-- Directive --
Write out everything from the line containing "pose: elev=180.8 azim=350.7" down to the line containing "Dot at: (268, 216)", substituting "view" for each "pose" and keeping all else unchanged.

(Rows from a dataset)

++++

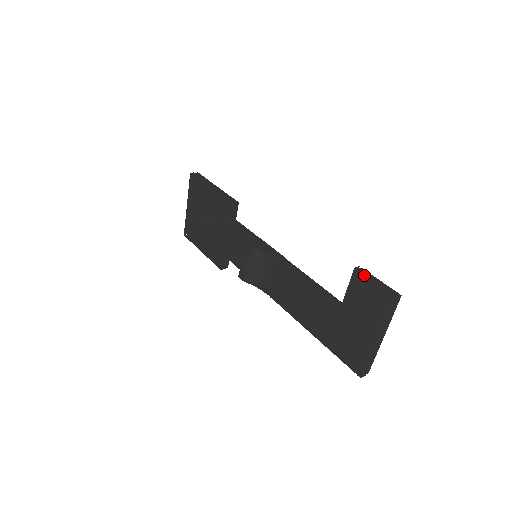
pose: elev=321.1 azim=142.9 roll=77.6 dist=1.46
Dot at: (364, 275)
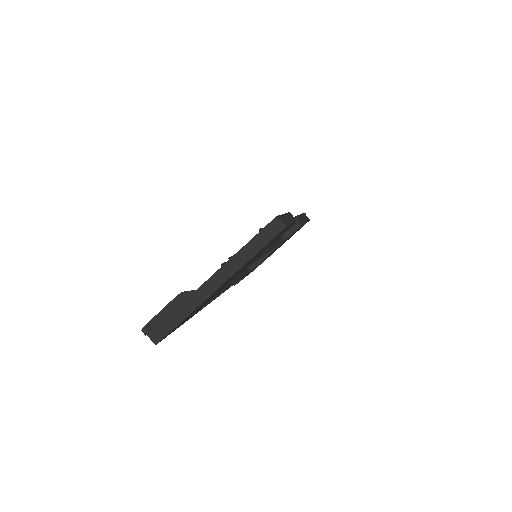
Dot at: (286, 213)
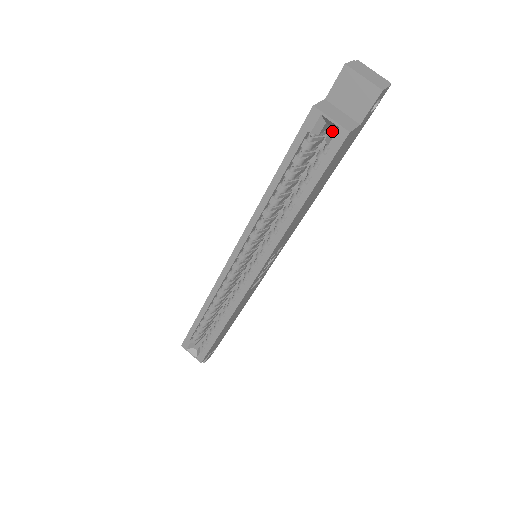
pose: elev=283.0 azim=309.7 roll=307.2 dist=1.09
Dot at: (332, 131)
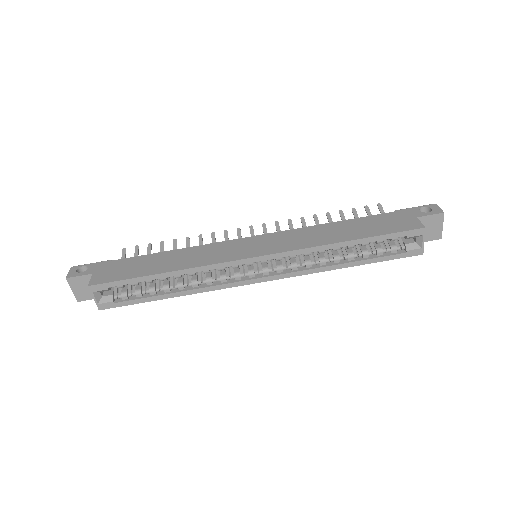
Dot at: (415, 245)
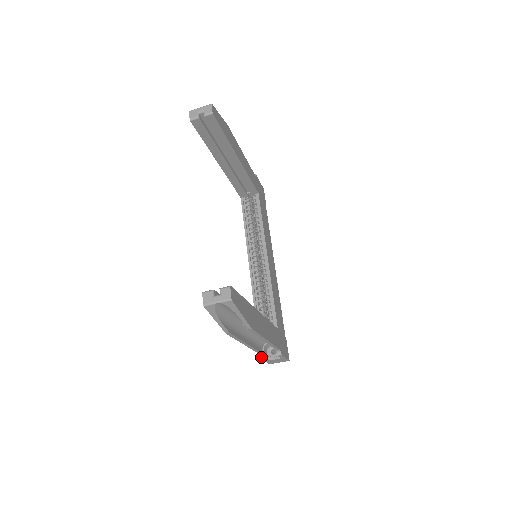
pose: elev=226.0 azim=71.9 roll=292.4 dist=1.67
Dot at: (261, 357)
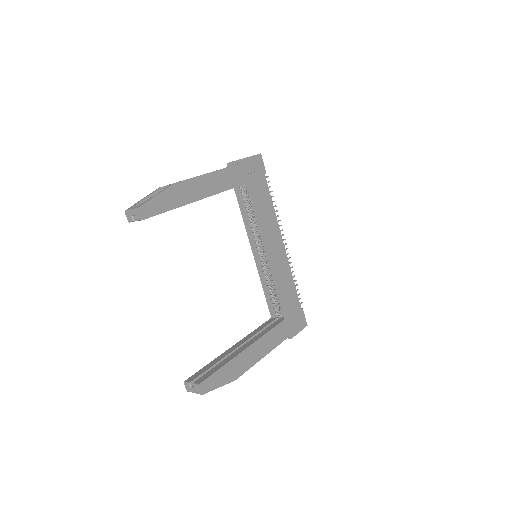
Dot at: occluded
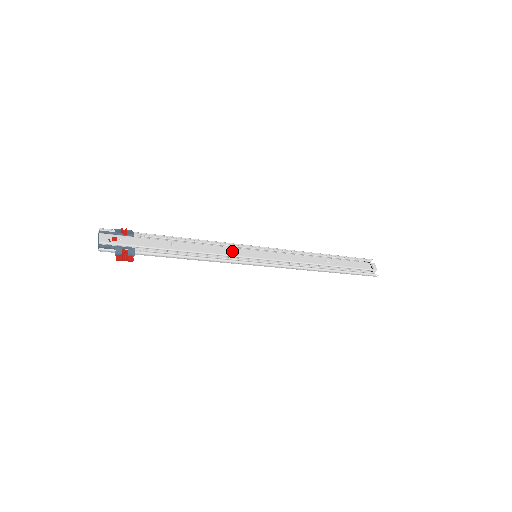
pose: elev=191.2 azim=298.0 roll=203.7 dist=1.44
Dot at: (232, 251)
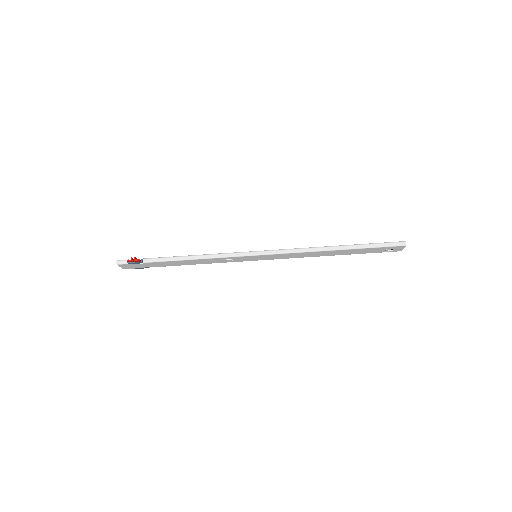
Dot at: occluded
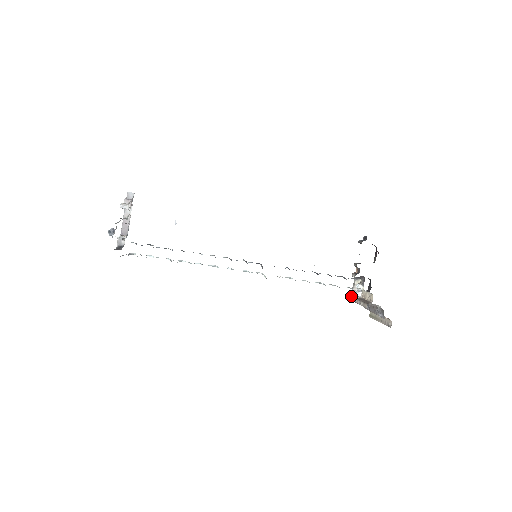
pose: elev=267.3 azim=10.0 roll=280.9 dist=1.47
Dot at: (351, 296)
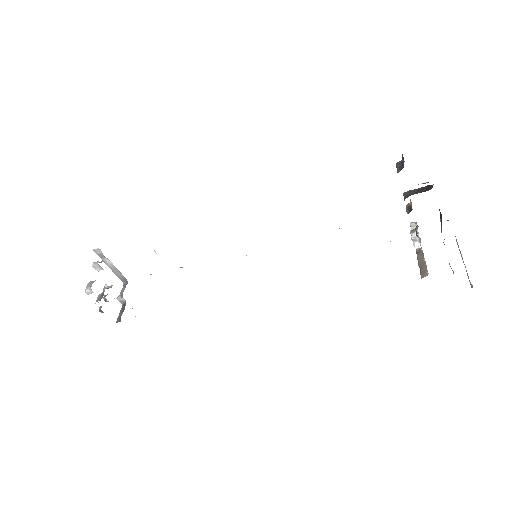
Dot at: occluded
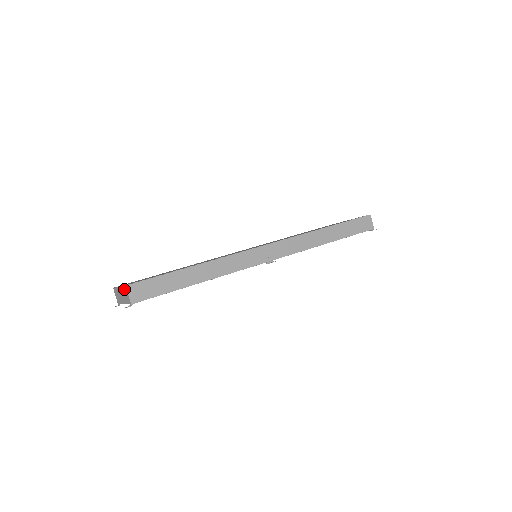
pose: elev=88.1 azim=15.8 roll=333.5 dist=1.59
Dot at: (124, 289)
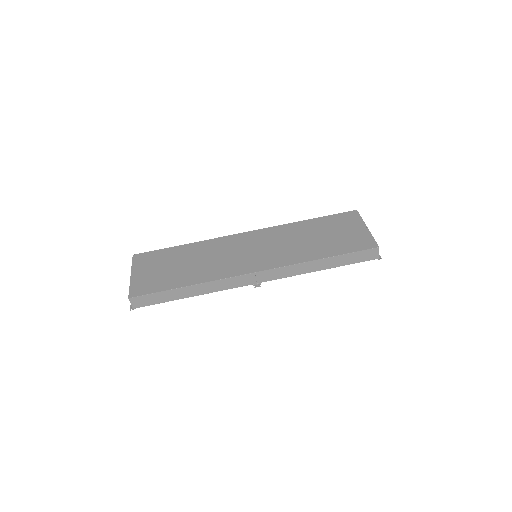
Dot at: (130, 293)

++++

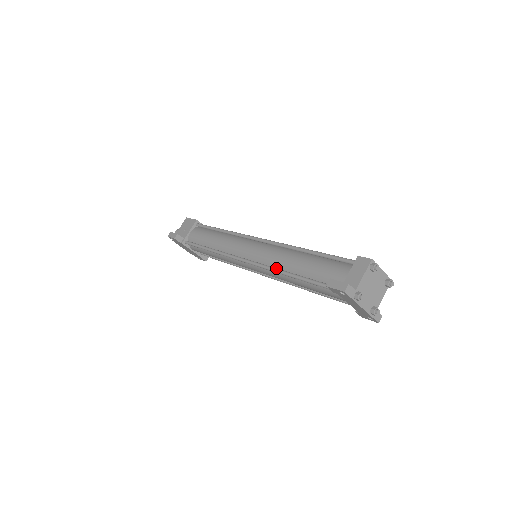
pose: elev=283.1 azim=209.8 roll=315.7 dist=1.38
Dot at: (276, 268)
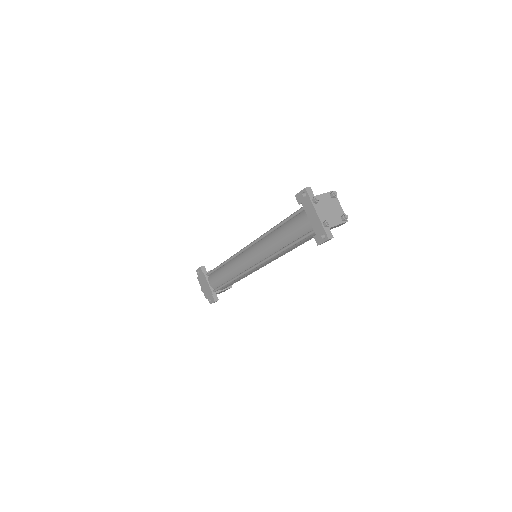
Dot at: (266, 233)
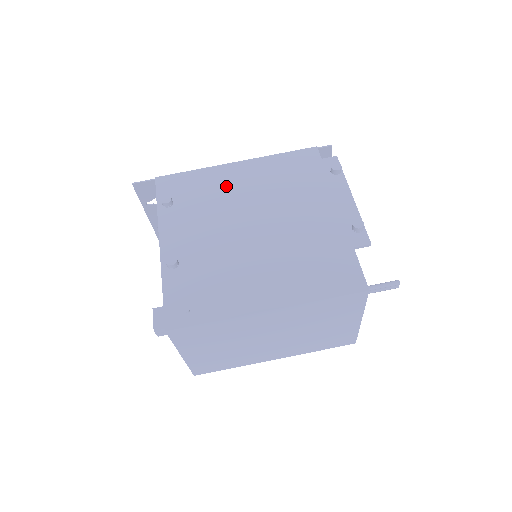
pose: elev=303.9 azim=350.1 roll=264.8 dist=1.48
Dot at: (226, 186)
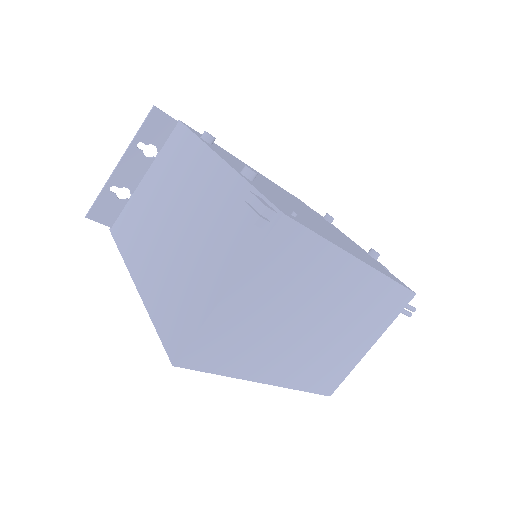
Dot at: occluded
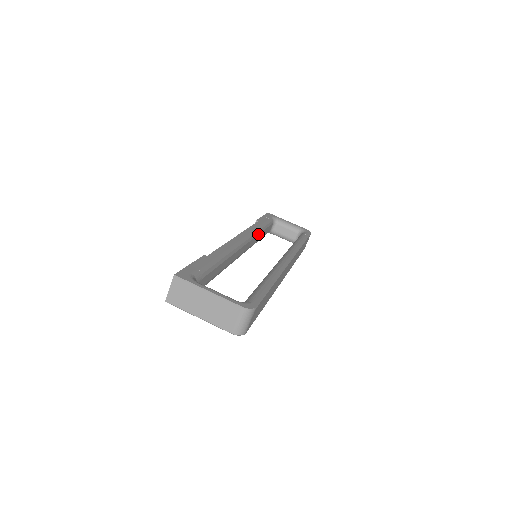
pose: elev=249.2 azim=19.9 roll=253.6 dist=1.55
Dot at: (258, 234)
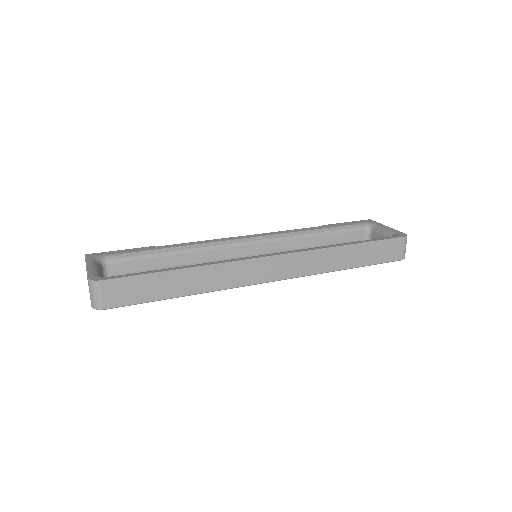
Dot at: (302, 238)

++++

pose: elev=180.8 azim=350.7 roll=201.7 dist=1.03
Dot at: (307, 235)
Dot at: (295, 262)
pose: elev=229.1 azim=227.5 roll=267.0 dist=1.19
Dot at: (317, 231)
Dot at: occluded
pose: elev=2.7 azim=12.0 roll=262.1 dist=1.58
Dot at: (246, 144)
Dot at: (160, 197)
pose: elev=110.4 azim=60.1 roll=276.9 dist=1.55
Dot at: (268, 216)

++++

-- Completed exercise --
view: elev=180.8 azim=350.7 roll=201.7 dist=1.03
Dot at: (307, 235)
Dot at: (295, 262)
view: elev=229.1 azim=227.5 roll=267.0 dist=1.19
Dot at: (317, 231)
Dot at: occluded
view: elev=2.7 azim=12.0 roll=262.1 dist=1.58
Dot at: (246, 144)
Dot at: (160, 197)
view: elev=110.4 azim=60.1 roll=276.9 dist=1.55
Dot at: (268, 216)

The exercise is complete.